El Dios verdadero (I Reyes 18, 20-39)

No siento que me sea fácil hoy, a los ojos de la gente, hacer ver que mi Dios es el Dios verdadero, el Todopoderoso, el que, como dice el salmo, me protege y me sacia de gozo. Elías tampoco lo tuvo fácil pero confiaba enormemente en su Señor, en el Señor que, a la postre, lo había enviado.

Elías sabía, primero, que la gente no iba a caer de la burra por él. No era Elías quien debía convencer. No era Elías quién como para transformar mentes y corazones.
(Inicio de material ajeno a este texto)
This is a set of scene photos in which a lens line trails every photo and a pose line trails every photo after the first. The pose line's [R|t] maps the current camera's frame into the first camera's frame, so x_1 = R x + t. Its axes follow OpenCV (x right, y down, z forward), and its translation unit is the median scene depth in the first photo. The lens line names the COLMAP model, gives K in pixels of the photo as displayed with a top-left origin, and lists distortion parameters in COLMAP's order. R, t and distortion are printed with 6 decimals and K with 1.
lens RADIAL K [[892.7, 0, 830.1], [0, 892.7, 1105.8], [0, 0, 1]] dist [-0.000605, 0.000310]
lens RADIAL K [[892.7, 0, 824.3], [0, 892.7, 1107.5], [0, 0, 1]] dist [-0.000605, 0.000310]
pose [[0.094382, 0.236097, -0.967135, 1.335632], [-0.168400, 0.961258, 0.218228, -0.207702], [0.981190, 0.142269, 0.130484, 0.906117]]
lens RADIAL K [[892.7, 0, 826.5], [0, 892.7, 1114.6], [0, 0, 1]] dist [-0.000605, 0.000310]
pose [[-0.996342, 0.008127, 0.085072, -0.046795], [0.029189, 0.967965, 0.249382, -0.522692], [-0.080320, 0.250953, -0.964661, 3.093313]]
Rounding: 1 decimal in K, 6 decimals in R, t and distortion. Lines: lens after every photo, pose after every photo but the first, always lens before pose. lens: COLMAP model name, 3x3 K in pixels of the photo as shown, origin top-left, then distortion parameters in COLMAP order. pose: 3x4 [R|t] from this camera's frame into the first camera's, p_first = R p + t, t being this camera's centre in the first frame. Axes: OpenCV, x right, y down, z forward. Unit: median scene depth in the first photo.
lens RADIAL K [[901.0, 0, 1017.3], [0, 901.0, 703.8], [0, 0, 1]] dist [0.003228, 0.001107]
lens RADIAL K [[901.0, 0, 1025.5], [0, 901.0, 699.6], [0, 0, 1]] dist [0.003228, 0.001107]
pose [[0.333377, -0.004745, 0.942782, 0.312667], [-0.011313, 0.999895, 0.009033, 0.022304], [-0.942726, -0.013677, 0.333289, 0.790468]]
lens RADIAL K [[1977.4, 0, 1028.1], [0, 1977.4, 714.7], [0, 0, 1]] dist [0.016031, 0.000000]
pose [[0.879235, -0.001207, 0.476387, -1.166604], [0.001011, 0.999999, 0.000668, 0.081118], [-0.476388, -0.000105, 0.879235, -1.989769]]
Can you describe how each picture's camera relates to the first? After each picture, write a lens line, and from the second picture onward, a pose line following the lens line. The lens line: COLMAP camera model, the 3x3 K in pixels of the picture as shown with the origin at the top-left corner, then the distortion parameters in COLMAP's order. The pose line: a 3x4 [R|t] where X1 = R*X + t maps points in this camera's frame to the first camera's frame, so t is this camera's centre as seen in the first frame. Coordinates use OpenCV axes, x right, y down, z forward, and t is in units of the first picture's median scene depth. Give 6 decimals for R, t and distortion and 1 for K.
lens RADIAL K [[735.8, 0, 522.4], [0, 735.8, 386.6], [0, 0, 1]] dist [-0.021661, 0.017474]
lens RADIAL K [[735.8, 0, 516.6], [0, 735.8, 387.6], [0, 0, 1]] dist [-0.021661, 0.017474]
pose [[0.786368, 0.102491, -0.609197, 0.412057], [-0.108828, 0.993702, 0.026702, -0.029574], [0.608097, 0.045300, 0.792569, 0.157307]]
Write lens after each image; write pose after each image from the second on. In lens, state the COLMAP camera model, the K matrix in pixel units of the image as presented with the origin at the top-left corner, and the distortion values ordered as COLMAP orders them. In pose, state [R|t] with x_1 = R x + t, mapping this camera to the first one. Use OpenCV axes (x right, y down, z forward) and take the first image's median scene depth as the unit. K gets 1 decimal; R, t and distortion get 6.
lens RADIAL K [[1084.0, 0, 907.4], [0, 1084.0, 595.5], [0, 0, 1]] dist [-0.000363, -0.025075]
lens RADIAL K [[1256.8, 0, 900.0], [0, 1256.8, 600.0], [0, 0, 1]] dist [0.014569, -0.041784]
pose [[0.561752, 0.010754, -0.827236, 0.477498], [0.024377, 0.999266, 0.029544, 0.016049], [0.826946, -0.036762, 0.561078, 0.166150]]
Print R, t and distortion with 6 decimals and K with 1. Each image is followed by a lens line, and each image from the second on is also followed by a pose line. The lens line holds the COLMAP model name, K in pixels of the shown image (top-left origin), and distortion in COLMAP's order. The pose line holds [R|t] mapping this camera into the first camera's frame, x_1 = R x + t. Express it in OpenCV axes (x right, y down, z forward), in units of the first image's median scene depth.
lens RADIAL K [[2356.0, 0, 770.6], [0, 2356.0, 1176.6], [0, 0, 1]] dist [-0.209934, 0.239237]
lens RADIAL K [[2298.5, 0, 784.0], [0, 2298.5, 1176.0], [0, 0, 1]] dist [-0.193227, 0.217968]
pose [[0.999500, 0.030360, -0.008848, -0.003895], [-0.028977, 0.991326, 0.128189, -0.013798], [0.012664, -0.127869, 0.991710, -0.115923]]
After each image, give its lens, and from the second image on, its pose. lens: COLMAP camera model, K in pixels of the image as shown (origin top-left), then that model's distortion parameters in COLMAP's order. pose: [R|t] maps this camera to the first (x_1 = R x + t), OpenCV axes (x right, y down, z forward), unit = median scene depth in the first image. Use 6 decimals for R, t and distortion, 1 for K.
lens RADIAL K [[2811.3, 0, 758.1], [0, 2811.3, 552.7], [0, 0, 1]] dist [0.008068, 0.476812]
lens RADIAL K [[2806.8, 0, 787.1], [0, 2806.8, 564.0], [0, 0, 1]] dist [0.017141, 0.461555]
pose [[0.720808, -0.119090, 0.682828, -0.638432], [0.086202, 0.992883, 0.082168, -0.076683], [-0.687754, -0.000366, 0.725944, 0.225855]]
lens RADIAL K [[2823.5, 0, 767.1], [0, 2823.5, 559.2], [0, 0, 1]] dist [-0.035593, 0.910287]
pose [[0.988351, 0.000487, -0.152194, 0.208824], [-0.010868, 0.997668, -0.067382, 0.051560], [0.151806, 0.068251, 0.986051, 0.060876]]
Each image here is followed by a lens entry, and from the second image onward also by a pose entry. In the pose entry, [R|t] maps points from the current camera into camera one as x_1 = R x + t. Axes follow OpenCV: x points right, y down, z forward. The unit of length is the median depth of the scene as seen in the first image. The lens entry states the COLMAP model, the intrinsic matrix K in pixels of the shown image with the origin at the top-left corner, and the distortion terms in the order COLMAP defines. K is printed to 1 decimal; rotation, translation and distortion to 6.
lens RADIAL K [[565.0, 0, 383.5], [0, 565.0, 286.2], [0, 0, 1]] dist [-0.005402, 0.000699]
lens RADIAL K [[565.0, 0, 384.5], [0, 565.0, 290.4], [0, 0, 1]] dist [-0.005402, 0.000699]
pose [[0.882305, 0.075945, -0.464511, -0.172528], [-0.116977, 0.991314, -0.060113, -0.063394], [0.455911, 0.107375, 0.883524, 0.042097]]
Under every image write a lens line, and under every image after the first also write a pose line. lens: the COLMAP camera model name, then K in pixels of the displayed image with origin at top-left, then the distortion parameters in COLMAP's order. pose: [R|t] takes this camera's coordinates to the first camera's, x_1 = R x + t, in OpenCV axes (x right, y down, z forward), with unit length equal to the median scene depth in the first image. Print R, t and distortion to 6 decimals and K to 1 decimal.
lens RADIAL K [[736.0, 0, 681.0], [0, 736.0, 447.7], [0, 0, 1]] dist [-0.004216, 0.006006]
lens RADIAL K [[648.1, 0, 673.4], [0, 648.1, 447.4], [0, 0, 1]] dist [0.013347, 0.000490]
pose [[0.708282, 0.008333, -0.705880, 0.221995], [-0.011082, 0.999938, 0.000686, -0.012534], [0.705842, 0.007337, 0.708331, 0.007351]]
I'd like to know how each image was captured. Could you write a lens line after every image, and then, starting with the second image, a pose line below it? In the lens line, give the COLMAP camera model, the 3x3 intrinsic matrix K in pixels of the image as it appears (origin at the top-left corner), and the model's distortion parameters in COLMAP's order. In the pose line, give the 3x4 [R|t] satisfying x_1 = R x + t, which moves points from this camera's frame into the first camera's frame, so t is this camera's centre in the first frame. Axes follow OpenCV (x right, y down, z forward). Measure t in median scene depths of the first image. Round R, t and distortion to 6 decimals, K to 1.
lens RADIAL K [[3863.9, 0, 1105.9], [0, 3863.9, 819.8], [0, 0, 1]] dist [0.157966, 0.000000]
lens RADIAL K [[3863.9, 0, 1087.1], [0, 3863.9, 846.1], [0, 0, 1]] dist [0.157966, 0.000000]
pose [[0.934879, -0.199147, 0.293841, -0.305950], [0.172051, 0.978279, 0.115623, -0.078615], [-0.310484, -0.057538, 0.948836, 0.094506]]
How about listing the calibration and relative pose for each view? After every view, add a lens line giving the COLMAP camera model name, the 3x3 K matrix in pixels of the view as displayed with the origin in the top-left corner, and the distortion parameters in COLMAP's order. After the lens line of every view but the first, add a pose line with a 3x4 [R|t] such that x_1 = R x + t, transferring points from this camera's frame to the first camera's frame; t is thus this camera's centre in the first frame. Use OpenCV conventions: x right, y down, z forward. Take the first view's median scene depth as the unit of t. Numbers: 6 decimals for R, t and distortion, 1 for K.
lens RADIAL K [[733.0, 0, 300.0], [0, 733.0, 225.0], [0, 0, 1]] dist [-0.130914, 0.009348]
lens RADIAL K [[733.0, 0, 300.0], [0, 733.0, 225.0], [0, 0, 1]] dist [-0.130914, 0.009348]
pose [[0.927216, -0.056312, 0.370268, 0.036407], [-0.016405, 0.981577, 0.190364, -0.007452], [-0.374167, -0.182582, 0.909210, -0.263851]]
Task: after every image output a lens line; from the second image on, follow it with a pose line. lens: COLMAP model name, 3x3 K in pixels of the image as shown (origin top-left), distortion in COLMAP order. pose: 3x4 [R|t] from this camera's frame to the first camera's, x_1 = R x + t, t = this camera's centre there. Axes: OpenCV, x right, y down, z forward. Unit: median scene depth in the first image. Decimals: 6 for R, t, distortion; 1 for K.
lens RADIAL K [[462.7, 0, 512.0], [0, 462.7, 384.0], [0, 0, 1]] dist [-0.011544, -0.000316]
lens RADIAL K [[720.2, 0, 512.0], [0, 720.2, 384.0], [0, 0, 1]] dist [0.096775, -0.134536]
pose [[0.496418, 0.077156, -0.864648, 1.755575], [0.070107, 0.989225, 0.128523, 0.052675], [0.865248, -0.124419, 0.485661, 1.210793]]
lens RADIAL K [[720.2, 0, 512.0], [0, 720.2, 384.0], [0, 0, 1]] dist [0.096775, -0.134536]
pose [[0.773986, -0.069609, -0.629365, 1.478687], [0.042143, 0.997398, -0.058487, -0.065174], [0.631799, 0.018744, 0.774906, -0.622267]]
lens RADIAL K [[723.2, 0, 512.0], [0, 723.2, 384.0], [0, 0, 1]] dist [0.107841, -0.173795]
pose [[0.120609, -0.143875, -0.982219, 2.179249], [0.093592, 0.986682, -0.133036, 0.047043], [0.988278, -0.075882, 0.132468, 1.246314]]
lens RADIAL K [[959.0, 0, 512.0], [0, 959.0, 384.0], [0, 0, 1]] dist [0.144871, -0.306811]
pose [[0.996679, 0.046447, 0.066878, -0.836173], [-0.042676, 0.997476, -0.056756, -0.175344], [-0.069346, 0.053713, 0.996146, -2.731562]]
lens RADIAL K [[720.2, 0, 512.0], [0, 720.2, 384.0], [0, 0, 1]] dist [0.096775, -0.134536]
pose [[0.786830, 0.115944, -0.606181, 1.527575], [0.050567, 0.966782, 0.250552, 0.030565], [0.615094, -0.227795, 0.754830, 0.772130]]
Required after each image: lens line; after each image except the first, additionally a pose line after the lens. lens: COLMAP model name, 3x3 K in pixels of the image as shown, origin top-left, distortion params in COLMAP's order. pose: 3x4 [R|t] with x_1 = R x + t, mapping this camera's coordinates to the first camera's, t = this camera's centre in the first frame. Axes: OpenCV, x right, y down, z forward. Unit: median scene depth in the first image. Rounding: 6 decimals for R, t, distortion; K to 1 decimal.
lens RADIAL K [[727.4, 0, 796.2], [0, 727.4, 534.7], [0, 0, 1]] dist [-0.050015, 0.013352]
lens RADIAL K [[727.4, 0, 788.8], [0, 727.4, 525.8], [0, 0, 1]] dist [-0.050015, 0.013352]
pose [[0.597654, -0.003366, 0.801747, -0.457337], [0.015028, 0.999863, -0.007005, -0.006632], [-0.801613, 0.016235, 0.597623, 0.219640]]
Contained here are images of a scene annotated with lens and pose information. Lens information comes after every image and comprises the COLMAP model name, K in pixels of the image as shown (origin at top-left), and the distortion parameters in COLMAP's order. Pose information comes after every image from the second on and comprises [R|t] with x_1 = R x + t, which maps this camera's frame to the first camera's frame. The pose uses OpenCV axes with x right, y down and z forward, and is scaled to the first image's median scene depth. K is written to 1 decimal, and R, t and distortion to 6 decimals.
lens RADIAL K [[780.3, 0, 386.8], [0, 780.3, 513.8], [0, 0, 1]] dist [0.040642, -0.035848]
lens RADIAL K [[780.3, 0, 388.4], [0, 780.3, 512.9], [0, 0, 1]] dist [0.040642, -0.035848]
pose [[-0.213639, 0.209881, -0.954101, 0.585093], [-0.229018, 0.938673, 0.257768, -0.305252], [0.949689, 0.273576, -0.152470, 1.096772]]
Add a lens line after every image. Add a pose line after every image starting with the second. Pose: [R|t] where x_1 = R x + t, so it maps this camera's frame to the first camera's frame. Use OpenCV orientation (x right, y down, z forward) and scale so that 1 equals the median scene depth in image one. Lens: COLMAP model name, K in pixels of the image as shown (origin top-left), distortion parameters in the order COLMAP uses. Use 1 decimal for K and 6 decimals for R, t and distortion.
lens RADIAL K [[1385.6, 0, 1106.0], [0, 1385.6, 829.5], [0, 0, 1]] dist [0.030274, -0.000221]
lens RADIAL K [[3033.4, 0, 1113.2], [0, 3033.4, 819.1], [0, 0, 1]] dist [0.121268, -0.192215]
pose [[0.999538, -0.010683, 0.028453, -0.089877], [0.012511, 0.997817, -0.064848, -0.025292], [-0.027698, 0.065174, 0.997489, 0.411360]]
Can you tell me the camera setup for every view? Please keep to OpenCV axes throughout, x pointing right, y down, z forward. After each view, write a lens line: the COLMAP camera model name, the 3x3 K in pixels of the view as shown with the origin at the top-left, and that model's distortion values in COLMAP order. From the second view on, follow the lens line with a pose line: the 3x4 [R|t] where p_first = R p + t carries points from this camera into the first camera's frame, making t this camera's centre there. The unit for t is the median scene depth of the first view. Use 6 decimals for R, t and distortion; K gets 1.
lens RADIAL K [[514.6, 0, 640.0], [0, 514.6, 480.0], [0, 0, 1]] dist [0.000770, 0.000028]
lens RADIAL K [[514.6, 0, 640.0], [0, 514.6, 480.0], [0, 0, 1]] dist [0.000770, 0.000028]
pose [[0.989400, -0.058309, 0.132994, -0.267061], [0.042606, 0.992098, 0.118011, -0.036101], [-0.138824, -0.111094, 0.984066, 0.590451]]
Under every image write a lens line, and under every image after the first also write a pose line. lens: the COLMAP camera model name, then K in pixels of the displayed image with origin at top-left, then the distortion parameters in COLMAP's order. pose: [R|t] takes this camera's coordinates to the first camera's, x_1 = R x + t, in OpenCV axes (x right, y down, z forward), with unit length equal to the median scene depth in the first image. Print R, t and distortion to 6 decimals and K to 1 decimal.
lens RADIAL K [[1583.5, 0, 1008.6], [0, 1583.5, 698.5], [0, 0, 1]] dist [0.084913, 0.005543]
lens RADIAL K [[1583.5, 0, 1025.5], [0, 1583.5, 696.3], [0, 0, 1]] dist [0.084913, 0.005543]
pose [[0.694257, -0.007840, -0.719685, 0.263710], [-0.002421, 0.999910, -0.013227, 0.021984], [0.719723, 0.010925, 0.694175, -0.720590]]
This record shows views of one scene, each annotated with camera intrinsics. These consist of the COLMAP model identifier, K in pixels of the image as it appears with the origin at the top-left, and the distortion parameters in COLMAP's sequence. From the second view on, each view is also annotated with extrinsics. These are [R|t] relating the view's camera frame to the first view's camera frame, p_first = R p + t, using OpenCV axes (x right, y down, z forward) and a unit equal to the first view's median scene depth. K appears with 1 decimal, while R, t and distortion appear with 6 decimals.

No era Elías tan bueno ni tan perfecto como para que toda aquella muchedumbre, que creía en otros dioses, se pasara a su Dios. Elías sabía que era Dios quién podía hacerse presente y cambiar la mirada de aquellos hombres y mujeres. Elías, lo único que hizo (¡más que suficiente!), fue preparar el terreno propicio para que Dios se manisfestara y los ojos de aquella gente fueran capaces de reconocerle.

Elías prepara el terreno con su vida, con su testimonio, siendo el profeta que Dios le ha pedido ser. Eso se me pide a mi hoy también: llevar una vida de Dios, dar testimonio de su Evangelio, ser el profeta del Señor en pleno 2012 denunciando las injusticias, exhortando a cambiar y sosteniendo la esperanza. Y después Elías deja a Dios ser Dios. Hace lo que le pide y confía en la acción del Todopoderoso. Reconstruye su altar y ora.

Preciosa lectura la de hoy de Elías. Gracias Señor por esta Palabra que zarandea mi vida.